The rising cost of higher education has hit many hard – and the result? Many are swimming in student loan debt across all corners of the world.

In the US, some 45 million Americans collectively owe US$1.6 trillion student debt.

It’s a national crisis and a think-tank’s recent findings suggest there is one way Americans would this to be solved: Making tuition free at public colleges and universities for all US students.

Among US adults surveyed, 63 percent support tuition-free public colleges for local students, including 37 percent who strongly favour the proposal, found the Pew Research Center.

Slightly more than a third oppose tuition-free college (36 percent), with 21 percent strongly opposed.

Political leanings appear to determine where they stand on this issue.

Pew found Democrats and Democratic-leaning independents overwhelmingly favour making college tuition-free for all US students (83 percent support this); 60 percent of Republicans and Republican leaners oppose making college tuition-free, but 39 percent support this.

Democrat presidential candidates address affordability of higher education

While Democrats support free college tuition, the 2020 presidential candidates differ in their views.

Both Bernie Sanders and Elizabeth Warren’s proposals include wiping out the US$1.6 trillion student debt owed by millions of Americans, in addition to making public colleges and universities tuition-free.  

Challengers Joe Biden and Michael Bloomberg have taken a more conservative approach. 

Biden’s proposal includes making two-year community colleges and other training programmes tuition-free, while student loan borrowers enroled in income-driven repayment (IDR) will pay five percent of their discretionary income, instead of 10 percent and 20 percent. 

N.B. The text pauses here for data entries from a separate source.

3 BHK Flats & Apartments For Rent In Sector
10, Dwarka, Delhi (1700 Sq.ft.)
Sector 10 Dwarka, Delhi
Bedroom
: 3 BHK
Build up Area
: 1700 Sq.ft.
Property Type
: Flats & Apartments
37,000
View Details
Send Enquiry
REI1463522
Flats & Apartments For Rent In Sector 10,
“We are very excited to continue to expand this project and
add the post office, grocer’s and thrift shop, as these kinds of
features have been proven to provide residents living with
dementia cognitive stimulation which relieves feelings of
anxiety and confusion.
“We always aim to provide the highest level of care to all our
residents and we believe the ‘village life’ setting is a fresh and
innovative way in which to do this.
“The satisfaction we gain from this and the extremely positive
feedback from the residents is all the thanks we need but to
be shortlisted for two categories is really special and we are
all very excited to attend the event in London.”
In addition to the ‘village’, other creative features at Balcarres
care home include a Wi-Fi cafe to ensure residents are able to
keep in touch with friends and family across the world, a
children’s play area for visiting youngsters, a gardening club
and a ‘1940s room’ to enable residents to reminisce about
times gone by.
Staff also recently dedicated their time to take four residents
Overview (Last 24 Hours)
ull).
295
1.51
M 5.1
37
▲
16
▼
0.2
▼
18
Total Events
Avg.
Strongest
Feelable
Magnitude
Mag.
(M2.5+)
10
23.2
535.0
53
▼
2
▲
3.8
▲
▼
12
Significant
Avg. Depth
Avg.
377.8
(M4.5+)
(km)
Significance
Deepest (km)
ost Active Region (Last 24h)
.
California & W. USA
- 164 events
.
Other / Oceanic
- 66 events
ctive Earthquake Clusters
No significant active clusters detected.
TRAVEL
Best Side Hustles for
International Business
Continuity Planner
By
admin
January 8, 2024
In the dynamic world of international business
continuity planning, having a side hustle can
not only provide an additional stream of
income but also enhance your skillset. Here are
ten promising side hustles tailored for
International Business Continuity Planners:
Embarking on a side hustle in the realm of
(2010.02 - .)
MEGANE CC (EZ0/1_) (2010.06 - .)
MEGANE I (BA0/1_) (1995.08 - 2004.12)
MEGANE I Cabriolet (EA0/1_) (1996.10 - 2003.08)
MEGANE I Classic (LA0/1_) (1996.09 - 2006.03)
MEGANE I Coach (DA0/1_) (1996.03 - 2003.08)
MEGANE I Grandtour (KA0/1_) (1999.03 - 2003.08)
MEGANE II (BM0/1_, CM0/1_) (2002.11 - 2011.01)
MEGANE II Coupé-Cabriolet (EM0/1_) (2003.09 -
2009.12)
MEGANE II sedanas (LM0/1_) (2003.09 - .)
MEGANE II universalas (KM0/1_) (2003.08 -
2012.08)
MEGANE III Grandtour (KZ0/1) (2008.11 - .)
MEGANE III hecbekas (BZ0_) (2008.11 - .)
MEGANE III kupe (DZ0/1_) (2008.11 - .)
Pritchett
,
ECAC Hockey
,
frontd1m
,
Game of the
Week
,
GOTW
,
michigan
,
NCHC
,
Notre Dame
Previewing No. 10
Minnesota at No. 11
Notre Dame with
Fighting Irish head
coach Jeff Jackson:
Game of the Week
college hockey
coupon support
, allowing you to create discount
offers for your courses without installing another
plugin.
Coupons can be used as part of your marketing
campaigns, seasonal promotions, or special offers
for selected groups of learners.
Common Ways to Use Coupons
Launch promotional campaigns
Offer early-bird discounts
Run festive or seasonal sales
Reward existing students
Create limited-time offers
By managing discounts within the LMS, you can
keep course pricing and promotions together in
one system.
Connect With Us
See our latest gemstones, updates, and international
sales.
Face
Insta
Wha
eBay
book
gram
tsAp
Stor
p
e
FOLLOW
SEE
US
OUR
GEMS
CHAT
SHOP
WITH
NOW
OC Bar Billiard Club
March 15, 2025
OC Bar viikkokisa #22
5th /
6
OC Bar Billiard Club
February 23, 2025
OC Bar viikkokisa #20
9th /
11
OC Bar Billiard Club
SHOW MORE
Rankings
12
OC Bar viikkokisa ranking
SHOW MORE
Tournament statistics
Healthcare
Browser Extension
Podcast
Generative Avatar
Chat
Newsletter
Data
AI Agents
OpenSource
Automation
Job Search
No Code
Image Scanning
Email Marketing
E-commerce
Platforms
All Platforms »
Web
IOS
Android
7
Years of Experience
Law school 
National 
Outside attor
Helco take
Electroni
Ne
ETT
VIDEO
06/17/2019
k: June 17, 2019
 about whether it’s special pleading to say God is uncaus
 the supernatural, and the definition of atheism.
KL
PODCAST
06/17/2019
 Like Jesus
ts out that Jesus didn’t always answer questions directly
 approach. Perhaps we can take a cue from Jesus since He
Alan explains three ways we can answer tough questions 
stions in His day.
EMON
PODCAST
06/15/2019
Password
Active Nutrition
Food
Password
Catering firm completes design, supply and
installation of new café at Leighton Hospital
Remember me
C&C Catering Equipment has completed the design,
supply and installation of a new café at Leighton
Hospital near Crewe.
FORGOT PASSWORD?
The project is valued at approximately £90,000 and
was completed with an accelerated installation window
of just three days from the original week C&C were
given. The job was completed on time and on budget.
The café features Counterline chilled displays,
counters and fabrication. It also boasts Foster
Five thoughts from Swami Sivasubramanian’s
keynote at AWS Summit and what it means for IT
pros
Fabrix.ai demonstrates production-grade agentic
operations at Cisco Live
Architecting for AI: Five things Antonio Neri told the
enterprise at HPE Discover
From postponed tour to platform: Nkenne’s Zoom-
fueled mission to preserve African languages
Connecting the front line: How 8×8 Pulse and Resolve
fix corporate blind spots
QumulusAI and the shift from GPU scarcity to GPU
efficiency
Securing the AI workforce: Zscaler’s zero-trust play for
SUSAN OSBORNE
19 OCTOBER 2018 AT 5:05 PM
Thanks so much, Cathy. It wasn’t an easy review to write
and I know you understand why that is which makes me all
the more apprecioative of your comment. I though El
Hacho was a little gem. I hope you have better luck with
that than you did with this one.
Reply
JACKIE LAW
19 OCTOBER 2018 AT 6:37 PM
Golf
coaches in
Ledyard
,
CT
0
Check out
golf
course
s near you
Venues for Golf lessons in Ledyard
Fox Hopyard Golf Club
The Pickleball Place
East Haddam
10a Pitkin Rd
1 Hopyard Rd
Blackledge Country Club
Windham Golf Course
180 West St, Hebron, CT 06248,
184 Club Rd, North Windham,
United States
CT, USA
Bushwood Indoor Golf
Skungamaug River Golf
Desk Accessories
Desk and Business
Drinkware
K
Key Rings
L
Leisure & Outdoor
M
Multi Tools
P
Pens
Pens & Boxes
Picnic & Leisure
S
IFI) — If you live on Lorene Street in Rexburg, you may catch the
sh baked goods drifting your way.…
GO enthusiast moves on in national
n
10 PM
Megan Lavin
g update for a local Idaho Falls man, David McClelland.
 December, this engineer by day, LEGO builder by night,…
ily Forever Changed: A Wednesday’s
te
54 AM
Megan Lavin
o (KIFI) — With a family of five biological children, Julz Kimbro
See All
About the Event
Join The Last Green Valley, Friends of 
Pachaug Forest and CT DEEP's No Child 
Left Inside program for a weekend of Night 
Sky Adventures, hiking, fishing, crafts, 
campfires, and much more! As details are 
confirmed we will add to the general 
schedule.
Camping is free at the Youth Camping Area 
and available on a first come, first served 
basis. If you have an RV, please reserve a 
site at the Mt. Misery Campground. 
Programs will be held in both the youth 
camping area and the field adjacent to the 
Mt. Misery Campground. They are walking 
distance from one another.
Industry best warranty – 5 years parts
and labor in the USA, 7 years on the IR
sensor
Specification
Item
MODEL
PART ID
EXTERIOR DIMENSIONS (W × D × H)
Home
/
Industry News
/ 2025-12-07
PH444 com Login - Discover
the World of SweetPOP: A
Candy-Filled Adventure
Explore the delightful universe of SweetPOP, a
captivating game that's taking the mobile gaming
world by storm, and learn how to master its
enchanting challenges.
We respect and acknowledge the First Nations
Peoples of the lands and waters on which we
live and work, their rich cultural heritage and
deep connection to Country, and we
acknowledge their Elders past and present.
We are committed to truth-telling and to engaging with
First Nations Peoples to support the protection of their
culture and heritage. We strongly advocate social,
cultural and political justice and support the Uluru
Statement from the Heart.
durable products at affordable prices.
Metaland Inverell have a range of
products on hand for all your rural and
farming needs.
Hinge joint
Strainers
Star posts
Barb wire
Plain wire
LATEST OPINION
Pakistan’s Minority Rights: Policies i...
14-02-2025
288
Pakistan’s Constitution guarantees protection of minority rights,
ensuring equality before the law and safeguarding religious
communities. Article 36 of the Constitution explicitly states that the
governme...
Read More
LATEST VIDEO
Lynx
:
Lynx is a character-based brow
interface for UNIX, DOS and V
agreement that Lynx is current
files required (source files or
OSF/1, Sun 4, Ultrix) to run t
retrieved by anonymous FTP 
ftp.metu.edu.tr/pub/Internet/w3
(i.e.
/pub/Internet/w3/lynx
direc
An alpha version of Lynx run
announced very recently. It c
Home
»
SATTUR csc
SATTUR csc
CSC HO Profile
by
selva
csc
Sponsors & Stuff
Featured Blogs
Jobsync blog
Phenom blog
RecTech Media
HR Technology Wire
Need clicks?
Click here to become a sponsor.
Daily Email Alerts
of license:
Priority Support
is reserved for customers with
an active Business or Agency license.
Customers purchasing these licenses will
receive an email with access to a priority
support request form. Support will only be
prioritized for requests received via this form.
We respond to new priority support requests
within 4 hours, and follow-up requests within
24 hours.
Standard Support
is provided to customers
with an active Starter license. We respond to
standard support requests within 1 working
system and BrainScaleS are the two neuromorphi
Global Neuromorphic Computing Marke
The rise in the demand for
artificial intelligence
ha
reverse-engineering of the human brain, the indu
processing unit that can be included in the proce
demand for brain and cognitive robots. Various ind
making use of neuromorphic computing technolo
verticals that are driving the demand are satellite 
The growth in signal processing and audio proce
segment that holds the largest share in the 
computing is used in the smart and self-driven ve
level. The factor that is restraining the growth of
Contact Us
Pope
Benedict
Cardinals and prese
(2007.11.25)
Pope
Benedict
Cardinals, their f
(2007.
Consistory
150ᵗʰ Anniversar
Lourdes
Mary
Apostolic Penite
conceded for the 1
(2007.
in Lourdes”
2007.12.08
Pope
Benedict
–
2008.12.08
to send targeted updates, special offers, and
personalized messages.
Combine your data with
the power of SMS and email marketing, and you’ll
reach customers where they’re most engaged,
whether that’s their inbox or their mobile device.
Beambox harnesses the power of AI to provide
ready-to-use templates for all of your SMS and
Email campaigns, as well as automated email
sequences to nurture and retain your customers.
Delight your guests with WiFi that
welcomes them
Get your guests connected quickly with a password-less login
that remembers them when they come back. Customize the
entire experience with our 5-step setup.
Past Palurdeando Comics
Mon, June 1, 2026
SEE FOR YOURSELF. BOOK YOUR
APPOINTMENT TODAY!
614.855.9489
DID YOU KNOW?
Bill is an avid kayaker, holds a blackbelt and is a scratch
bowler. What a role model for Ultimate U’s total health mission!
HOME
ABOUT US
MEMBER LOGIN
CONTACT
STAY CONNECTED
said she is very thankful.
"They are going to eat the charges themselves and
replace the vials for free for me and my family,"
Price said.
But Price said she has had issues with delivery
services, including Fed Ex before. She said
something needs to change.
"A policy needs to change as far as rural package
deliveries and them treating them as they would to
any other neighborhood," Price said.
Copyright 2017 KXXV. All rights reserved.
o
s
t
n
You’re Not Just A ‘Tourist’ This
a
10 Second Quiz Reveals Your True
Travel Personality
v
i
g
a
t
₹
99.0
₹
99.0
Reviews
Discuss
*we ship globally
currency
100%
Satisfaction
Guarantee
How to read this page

Meanwhile, Bloomberg’s campaign page notes that he will make community colleges free for all students, and public colleges “debt-free” for low-income students by covering the cost of tuition plus the cost of attending college, including food, books and transportation.

Republicans have a differing view on free college

Pew notes that Republicans have their own differences: those under age 30 are more than twice as likely as those 65 and older to support making college tuition-free for all Americans (55 percent vs 24 percent).

Republicans who have completed college are mostly opposed to making tuition free for all American students, but the proposal draws stronger support from Republicans without a four-year degree.

Among Republicans under age 50 who have not completed college, 58 percent favor making college tuition-free for all Americans. Among Republican college graduates, only 34 percent favour this.

Meanwhile, Pew also found that support for tuition-free college declines among older Republicans, regardless of whether or not they have completed college. 

Among Republicans aged 50 and older, those who have not completed college are less supportive.